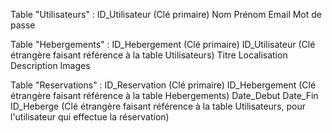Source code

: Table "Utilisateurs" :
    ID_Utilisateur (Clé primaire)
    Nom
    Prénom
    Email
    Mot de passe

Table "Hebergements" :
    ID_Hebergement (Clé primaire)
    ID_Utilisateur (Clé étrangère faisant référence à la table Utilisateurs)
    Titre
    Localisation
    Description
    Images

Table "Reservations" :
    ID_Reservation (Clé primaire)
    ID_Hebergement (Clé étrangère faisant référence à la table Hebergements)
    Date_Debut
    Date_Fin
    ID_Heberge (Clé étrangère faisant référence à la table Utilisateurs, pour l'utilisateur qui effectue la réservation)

----

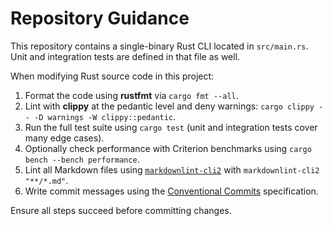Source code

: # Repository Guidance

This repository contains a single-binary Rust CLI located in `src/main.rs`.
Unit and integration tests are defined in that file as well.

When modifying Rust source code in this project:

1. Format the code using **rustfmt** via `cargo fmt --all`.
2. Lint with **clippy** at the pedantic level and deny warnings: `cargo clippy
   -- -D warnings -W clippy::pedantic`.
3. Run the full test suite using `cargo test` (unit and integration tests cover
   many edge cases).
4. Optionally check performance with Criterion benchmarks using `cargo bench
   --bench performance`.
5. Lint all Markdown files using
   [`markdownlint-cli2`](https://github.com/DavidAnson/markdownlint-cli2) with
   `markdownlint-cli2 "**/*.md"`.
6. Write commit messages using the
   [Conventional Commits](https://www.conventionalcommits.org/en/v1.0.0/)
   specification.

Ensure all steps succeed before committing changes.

----

Try it >> Send back an exact copy of only the lines from the line with "4. Optionally check" up to and including the line with "Ensure all steps" in the data above.

Reply >>
4. Optionally check performance with Criterion benchmarks using `cargo bench
   --bench performance`.
5. Lint all Markdown files using
   [`markdownlint-cli2`](https://github.com/DavidAnson/markdownlint-cli2) with
   `markdownlint-cli2 "**/*.md"`.
6. Write commit messages using the
   [Conventional Commits](https://www.conventionalcommits.org/en/v1.0.0/)
   specification.

Ensure all steps succeed before committing changes.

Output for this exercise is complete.